Video documentary about history of Sacred Assurance.
Sacred assurance started in 1831 when Ethelbert Edgar began a funeral home business in an area that would later become Ellijay, Georgia. Business was booming during the first five years of operation, taking advantage of the constant defeats as early settlers experienced in squeezing cow utters attempted to out maneuver trained warriors of the Cherokee nation. The settlers had successfully got the Cherokee to sign a deal, trading the land for a jar of home-made sweet tea and a 10% off coupon to Bungalow Bill’s Big Boy emporium and day spa. The settlers had successfully gained the deal by dressing up as a Cherokee chief and signing the deal on their behalf, unbeknownst to the native nation. It caught the natives by surprise, but the legal documents held up in the United States Supreme Court, and citizens of Cherokee were forced to move to the suburbs of Oklahoma until further notice.
As business began to grow for Ethelbert, people jealous of the Sacred Assurance funeral home’s success began opening competing businesses, causing a saturation in the casualties market. Soon competition for corpses became so embattled that funeral home directors would go around spreading rumors about people in hopes of increasing business. This tactic worked so well, that Ellijay was nearly depopulated within two years.
Ethelbert, desperate and searching for answers on how he could save his faltering business, turned to God. As he sat in his pew, contemplating in prayer, the choir began singing a four part rendition of “My faith looks up to thee” while a basket was passed around for tithes and offerings. It was then that Ethelbert’s prayers were answered as he realized how he could save his business and become successful again. He realize people would give money for things they won’t receive until they are dead. It was then that the concept of life insurance policies was born.
At first the policies covered funeral expenses for services provided by the Sacred Assurance funeral home. To ensure the exorbitant rates for the policies was justified, Ethelbert raised rates at the funeral home to a financial level that was unreachable without some sort of dead body lay away program. He also offered a payout to widows upon the death of the policy holder, in which they would receive two chickens, a pot roast, and 3 scratch off tickets potentially worth $300,000 each, which was a lot of money back then.
The life insurance policies were an overnight sensation.
As word spread about Ethelbert’s revolutionary idea, he began offering insurance policies covering all sorts of things.
|1853 commercial for party insurance.|
Sacred Assurance’s business model had an added benefit, as many policy holders were unable to verify claims, having been dead and all, leaving many policies unable to be paid out. This created a windfall gain for Ethelbert, since these technicalities allowed Sacred Assurance to keep all the money without having to do anything for it.
In 1863, as the civil war waged across the south, Ethelbert converted one of his manor houses into a hospital for wounded confederate soldiers. After the war ended, no one wanted to buy a house that had been used as a civil war hospital for fear of it being haunted, so Ethelbert decided to leave it as is, and the first Sacred Assurance hospital was officially established. Sacred Assurance hospital continued to grow, and by 1963 had developed into a successful franchise of hospitals, nursing homes, and even some health care facilities, while still offering the same quality of services and medical advancements as it did when it first started one hundred and fifty years ago.

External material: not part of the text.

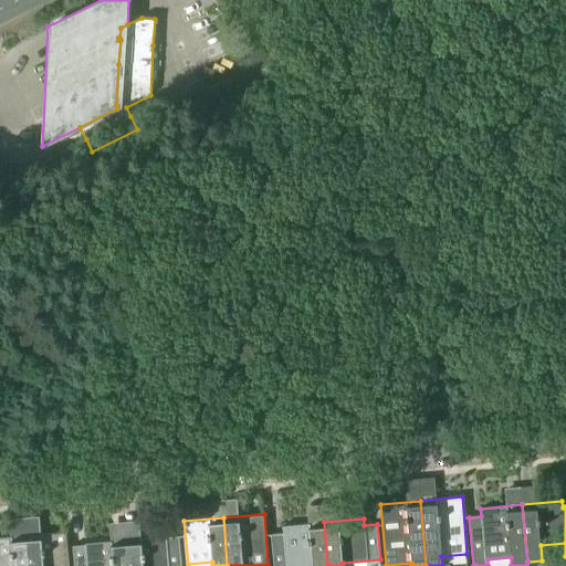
[(312,565),(327,565),(324,522),(282,525),(283,532),(271,533),(273,565),(300,565),(312,565)]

It was on the night of April 15th 1878 at the age of 75 the world lost Ethelbert Edgar, Sacred Assurance’s founder, to what is believed to be a ruptured spleen. Ethelbert’s last words were “no, God no, please don’t take me to one of my own hospitals. Anywhere but there, I beg you.”

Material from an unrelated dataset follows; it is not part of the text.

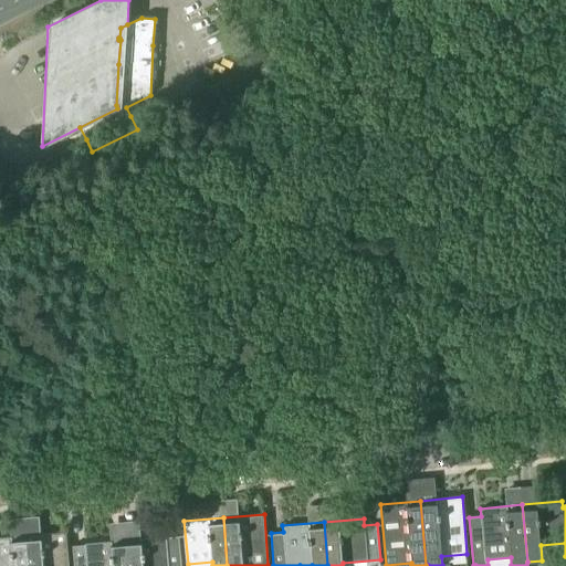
[(69,565),(66,531),(27,535),(28,565),(69,565)]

After Ethelbert’s death, the company was then given to his two sons, Ephram and Euclid Edgar. Ephrem handled the operations of the hospitals and nursing homes, while Euclid handled the insurance policies.

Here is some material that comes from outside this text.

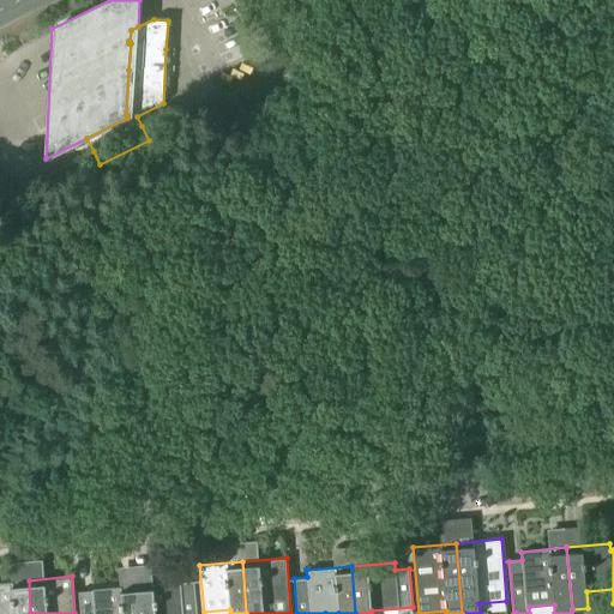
[(0,613),(30,613),(29,581),(0,582),(0,613)]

The great depression created a lot of strain on Sacred Assurance, as policies began lapsing and hospital stays were unaffordable. The Edgar brothers were forced to resort to only eating a 5 course meal instead of their typical 8. To position the company though this time, Euclid made a decision to consolidate all financial assets of the company and began purchasing real-estate that had been foreclosed from unfortunate families that were devastated by the great depression.
Euclid business acumen proved successful, not only saving the company but creating what would later become Sacred Assurance financial, offering mortgages, reverse mortgages, reverse reverse mortgages, and also double dip turn and trip put your thing down flip it and reverse mortgages.
Unfortunately, Euclid would not see the success his efforts would bring. In 1936 both he and his brother Ephrem died tragically in an accident when the breaks on their Cadillac failed and they collided with a fertilizer truck.
The company once again changed hands, this time to the only living heir, the brother’s 3rd cousin Ehrlich Von Edgar III of Germany.
In 1945 Sacred Assurance acquired the assets of German pharmaceutical company Schmerzen & Leiden.
Today Sacred Assurance is the world’s largest corporation for taking advance of people’s desperation. From the sick, elderly, or homeless, we find ways to maximize out profits to continue to be a company you know and have heard of.